(Task item) Set down, character for character, everything in the records below from the line holding "X0033901Y0284900D02*" down to the line holding "X0150600Y0022106D02*", and no other line.
*** Records shown Section Begins ***
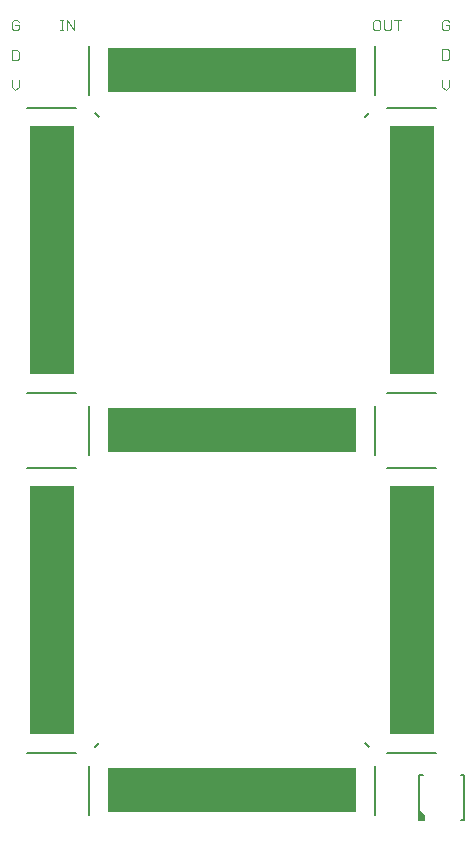
<source format=gto>
G75*
%MOIN*%
%OFA0B0*%
%FSLAX25Y25*%
%IPPOS*%
%LPD*%
%AMOC8*
5,1,8,0,0,1.08239X$1,22.5*
%
%ADD10C,0.00400*%
%ADD11R,0.82500X0.15000*%
%ADD12R,0.15000X0.82500*%
%ADD13C,0.00500*%
%ADD14C,0.00800*%
D10*
X0014435Y0264900D02*
X0013301Y0266034D01*
X0013301Y0268303D01*
X0015570Y0268303D02*
X0015570Y0266034D01*
X0014435Y0264900D01*
X0015002Y0274900D02*
X0013301Y0274900D01*
X0013301Y0278303D01*
X0015002Y0278303D01*
X0015570Y0277736D01*
X0015570Y0275467D01*
X0015002Y0274900D01*
X0015002Y0284900D02*
X0013868Y0284900D01*
X0013301Y0285467D01*
X0013301Y0287736D01*
X0013868Y0288303D01*
X0015002Y0288303D01*
X0015570Y0287736D01*
X0015570Y0286601D02*
X0014435Y0286601D01*
X0015570Y0286601D02*
X0015570Y0285467D01*
X0015002Y0284900D01*
X0029300Y0284900D02*
X0030434Y0284900D01*
X0029867Y0284900D02*
X0029867Y0288303D01*
X0029300Y0288303D02*
X0030434Y0288303D01*
X0031633Y0288303D02*
X0031633Y0284900D01*
X0033901Y0284900D02*
X0031633Y0288303D01*
X0033901Y0288303D02*
X0033901Y0284900D01*
X0133803Y0285467D02*
X0134370Y0284900D01*
X0135504Y0284900D01*
X0136072Y0285467D01*
X0136072Y0287736D01*
X0135504Y0288303D01*
X0134370Y0288303D01*
X0133803Y0287736D01*
X0133803Y0285467D01*
X0137302Y0285467D02*
X0137869Y0284900D01*
X0139003Y0284900D01*
X0139571Y0285467D01*
X0139571Y0288303D01*
X0140801Y0288303D02*
X0143070Y0288303D01*
X0141935Y0288303D02*
X0141935Y0284900D01*
X0137302Y0285467D02*
X0137302Y0288303D01*
X0156800Y0287736D02*
X0156800Y0285467D01*
X0157367Y0284900D01*
X0158501Y0284900D01*
X0159069Y0285467D01*
X0159069Y0286601D01*
X0157934Y0286601D01*
X0156800Y0287736D02*
X0157367Y0288303D01*
X0158501Y0288303D01*
X0159069Y0287736D01*
X0158501Y0278553D02*
X0156800Y0278553D01*
X0156800Y0275150D01*
X0158501Y0275150D01*
X0159069Y0275717D01*
X0159069Y0277986D01*
X0158501Y0278553D01*
X0159069Y0268303D02*
X0159069Y0266034D01*
X0157934Y0264900D01*
X0156800Y0266034D01*
X0156800Y0268303D01*
D11*
X0086600Y0271600D03*
X0086600Y0151600D03*
X0086600Y0031600D03*
D12*
X0026600Y0091600D03*
X0026600Y0211600D03*
X0146600Y0211600D03*
X0146600Y0091600D03*
D13*
X0034800Y0044041D02*
X0018400Y0044041D01*
X0039041Y0039800D02*
X0039041Y0023400D01*
X0034800Y0139159D02*
X0018400Y0139159D01*
X0018400Y0164041D02*
X0034800Y0164041D01*
X0039041Y0159700D02*
X0039041Y0143300D01*
X0034800Y0259159D02*
X0018400Y0259159D01*
X0039041Y0263400D02*
X0039041Y0279800D01*
X0134259Y0279800D02*
X0134259Y0263400D01*
X0138400Y0259159D02*
X0154800Y0259159D01*
X0154800Y0164041D02*
X0138400Y0164041D01*
X0134259Y0159800D02*
X0134259Y0143400D01*
X0138400Y0139159D02*
X0154800Y0139159D01*
X0154800Y0044041D02*
X0138400Y0044041D01*
X0134259Y0039800D02*
X0134259Y0023400D01*
X0149100Y0023601D02*
X0150099Y0023601D01*
X0150597Y0023103D02*
X0149100Y0023103D01*
X0149100Y0022604D02*
X0150600Y0022604D01*
X0150600Y0023100D02*
X0150600Y0021600D01*
X0149100Y0021600D01*
X0149100Y0024600D01*
X0150600Y0023100D01*
X0150600Y0022106D02*
X0149100Y0022106D01*
X0149120Y0021620D02*
X0149120Y0036580D01*
X0150301Y0036580D01*
X0149102Y0024598D02*
X0149100Y0024598D01*
X0149100Y0024100D02*
X0149600Y0024100D01*
X0149120Y0021620D02*
X0150301Y0021620D01*
X0150600Y0021607D02*
X0149100Y0021607D01*
X0162899Y0021620D02*
X0164080Y0021620D01*
X0164080Y0036580D01*
X0162899Y0036580D01*
D14*
X0132307Y0045893D02*
X0130893Y0047307D01*
X0042307Y0047307D02*
X0040893Y0045893D01*
X0042307Y0255893D02*
X0040893Y0257307D01*
X0130893Y0255893D02*
X0132307Y0257307D01*
M02*

</source>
*** Records shown Section Ends ***
(Solution for this task)
X0033901Y0284900D02*
X0031633Y0288303D01*
X0033901Y0288303D02*
X0033901Y0284900D01*
X0133803Y0285467D02*
X0134370Y0284900D01*
X0135504Y0284900D01*
X0136072Y0285467D01*
X0136072Y0287736D01*
X0135504Y0288303D01*
X0134370Y0288303D01*
X0133803Y0287736D01*
X0133803Y0285467D01*
X0137302Y0285467D02*
X0137869Y0284900D01*
X0139003Y0284900D01*
X0139571Y0285467D01*
X0139571Y0288303D01*
X0140801Y0288303D02*
X0143070Y0288303D01*
X0141935Y0288303D02*
X0141935Y0284900D01*
X0137302Y0285467D02*
X0137302Y0288303D01*
X0156800Y0287736D02*
X0156800Y0285467D01*
X0157367Y0284900D01*
X0158501Y0284900D01*
X0159069Y0285467D01*
X0159069Y0286601D01*
X0157934Y0286601D01*
X0156800Y0287736D02*
X0157367Y0288303D01*
X0158501Y0288303D01*
X0159069Y0287736D01*
X0158501Y0278553D02*
X0156800Y0278553D01*
X0156800Y0275150D01*
X0158501Y0275150D01*
X0159069Y0275717D01*
X0159069Y0277986D01*
X0158501Y0278553D01*
X0159069Y0268303D02*
X0159069Y0266034D01*
X0157934Y0264900D01*
X0156800Y0266034D01*
X0156800Y0268303D01*
D11*
X0086600Y0271600D03*
X0086600Y0151600D03*
X0086600Y0031600D03*
D12*
X0026600Y0091600D03*
X0026600Y0211600D03*
X0146600Y0211600D03*
X0146600Y0091600D03*
D13*
X0034800Y0044041D02*
X0018400Y0044041D01*
X0039041Y0039800D02*
X0039041Y0023400D01*
X0034800Y0139159D02*
X0018400Y0139159D01*
X0018400Y0164041D02*
X0034800Y0164041D01*
X0039041Y0159700D02*
X0039041Y0143300D01*
X0034800Y0259159D02*
X0018400Y0259159D01*
X0039041Y0263400D02*
X0039041Y0279800D01*
X0134259Y0279800D02*
X0134259Y0263400D01*
X0138400Y0259159D02*
X0154800Y0259159D01*
X0154800Y0164041D02*
X0138400Y0164041D01*
X0134259Y0159800D02*
X0134259Y0143400D01*
X0138400Y0139159D02*
X0154800Y0139159D01*
X0154800Y0044041D02*
X0138400Y0044041D01*
X0134259Y0039800D02*
X0134259Y0023400D01*
X0149100Y0023601D02*
X0150099Y0023601D01*
X0150597Y0023103D02*
X0149100Y0023103D01*
X0149100Y0022604D02*
X0150600Y0022604D01*
X0150600Y0023100D02*
X0150600Y0021600D01*
X0149100Y0021600D01*
X0149100Y0024600D01*
X0150600Y0023100D01*
X0150600Y0022106D02*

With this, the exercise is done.